13 Sprawling Metropolises That Just Happen to Be Underground
There’s too much shit everywhere. So, so much stuff, all over the place, absolutely everywhere, Jesus fucking Christ. The answer? Stick it underground!
All kinds of exciting stuff can be found underground. If you’re a fan of mass-transit networks — and if you aren’t, you should be — then below the surface of the earth is where most of the really exciting stuff happens. If you’re an enthusiast of municipal sewerage works — and if you aren’t, you should be — let’s face it, aboveground sucks.
There are towns and cities below the ground. A lot of what gets called an underground city is, when you really look into it, no more than a subterranean shopping mall, or a few walkways accompanying a subway line. An IMAX built under a shopping-center parking lot to double up on real-estate revenue is fascinating and all, but where shit really gets interesting is where people are living in spaces carved out of the living rock.
It’s so alien to how most of us live, in designed buildings that can be, you know, seen. Living within a mountain like a crazed Bond baddie, or under the desert like one of the worms in Tremors, just feels like it doesn’t add up. How do you open a window? How do you wrap your head around going upstairs and still being downstairs?
The Underground Great Wall is a network of tunnels beneath Beijing, built in the 1970s anticipating a nuclear war with Russia. It once had a roller rink, and now houses up to a million people living in poverty.
England’s Chislehurst Caves are a network of flint mines that became a city during World War II — 15,000 people paid a penny each to stay there for safety during bombing raids. Jimi Hendrix later played there: siiiick.

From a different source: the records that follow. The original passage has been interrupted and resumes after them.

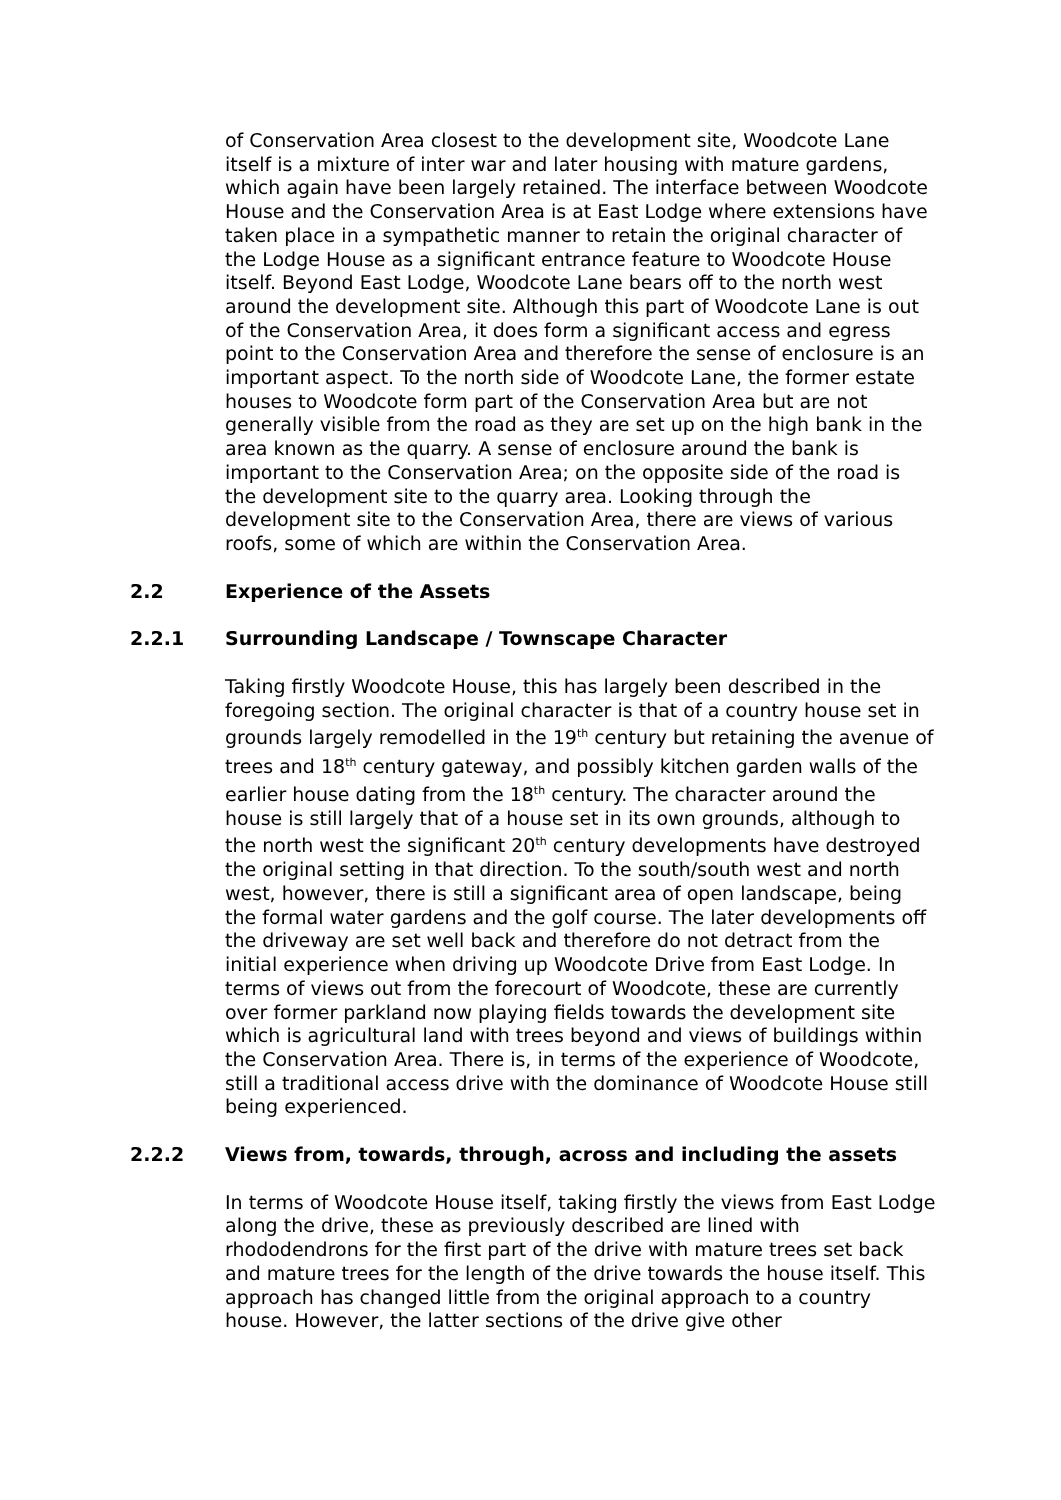of Conservation Area closest to the development site, Woodcote Lane itself is a mixture of inter war and later housing with mature gardens, which again have been largely retained. The interface between Woodcote House and the Conservation Area is at East Lodge where extensions have taken place in a sympathetic manner to retain the original character of the Lodge House as a significant entrance feature to Woodcote House itself. Beyond East Lodge, Woodcote Lane bears off to the north west around the development site. Although this part of Woodcote Lane is out of the Conservation Area, it does form a significant access and egress point to the Conservation Area and therefore the sense of enclosure is an important aspect. To the north side of Woodcote Lane, the former estate houses to Woodcote form part of the Conservation Area but are not generally visible from the road as they are set up on the high bank in the area known as the quarry. A sense of enclosure around the bank is important to the Conservation Area; on the opposite side of the road is the development site to the quarry area. Looking through the development site to the Conservation Area, there are views of various roofs, some of which are within the Conservation Area.
2.2 Experience of the Assets
2.2.1 Surrounding Landscape / Townscape Character
Taking firstly Woodcote House, this has largely been described in the foregoing section. The original character is that of a country house set in grounds largely remodelled in the 19<sup>th</sup> century but retaining the avenue of trees and 18<sup>th</sup> century gateway, and possibly kitchen garden walls of the earlier house dating from the 18<sup>th</sup> century. The character around the house is still largely that of a house set in its own grounds, although to the north west the significant 20<sup>th</sup> century developments have destroyed the original setting in that direction. To the south/south west and north west, however, there is still a significant area of open landscape, being the formal water gardens and the golf course. The later developments off the driveway are set well back and therefore do not detract from the initial experience when driving up Woodcote Drive from East Lodge. In terms of views out from the forecourt of Woodcote, these are currently over former parkland now playing fields towards the development site which is agricultural land with trees beyond and views of buildings within the Conservation Area. There is, in terms of the experience of Woodcote, still a traditional access drive with the dominance of Woodcote House still being experienced.
2.2.2 Views from, towards, through, across and including the assets
In terms of Woodcote House itself, taking firstly the views from East Lodge along the drive, these as previously described are lined with rhododendrons for the first part of the drive with mature trees set back and mature trees for the length of the drive towards the house itself. This approach has changed little from the original approach to a country house. However, the latter sections of the drive give other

London is ancient, with so many tunnels beneath it it’s a miracle it hasn’t sunk. There is a network of citadels — fortified military facilities — beneath government buildings, allegedly connected by a series of secret tunnels.
The Odesa catacombs were created by extensive mining, and spread across the Ukrainian city. They were the site of battles in World War II, and housed both civilians and defense forces. Today, people keep, uh, dying in them by accident.
Subterranean Toledo is a network of underground caves, cemeteries and bathhouses beneath the Spanish city, including the Cave of Hercules, built in the first century AD and said to have been part of the prophecy of the big man himself.
The cellar system of Kőbánya, beneath Budapest, started as one quarry. Other dugout structures — wine cellars, underground breweries — connected up and eventually there was a huge system, big enough to be used in World War II to build planes in.
Znojmo in the Czech Republic has a huge network of grottos and catacombs beneath it, ingeniously built in the 15th century so smoke from underground fireplaces came out of aboveground houses’ chimneys. It’s laden with booby traps to keep out invaders.
Paris sits above a massive complex network of limestone mines. In the 18th century, as the population grew dramatically, sections of the mines were reused as bone storage, filled with thousands of skeletons moved from the city’s cemeteries.
The Turkish region of Cappadocia is home to several incredible underground cities. Derinkuyu extends nearly 300 feet underground, could hold 20,000 people, had wineries within it and was closed with massive Indiana Jones-style rolling stone doors. Badass.
Also in Cappadocia, Kaymakli dates from the eighth century BCE. It kept growing, constantly populated during the 400-year Arab-Byzantine wars, and was the site of pioneering metallurgy, linguistic evolution and a surprising number of below-ground horses.
While hardly a city, the Australian town of Coober Pedy is pretty nuts. It’s hot as shit, so homes were dug into the ground by opal miners. There are totally subterranean motels, and an above-ground golf course with no grass.
The dug-out semi-underground troglodyte homes of Matmata in Tunisia have something ever so familiar about them: In 1976, they were used to represent Luke Skywalker’s uncle and aunt’s farm in Star Wars: A New Hope.
Petra in Jordan is nicknamed the Rose City, as many of its buildings are carved directly into the pinkish rock. New underground chambers are still being discovered — as well as statues twice the size of people, carved into the cliffs.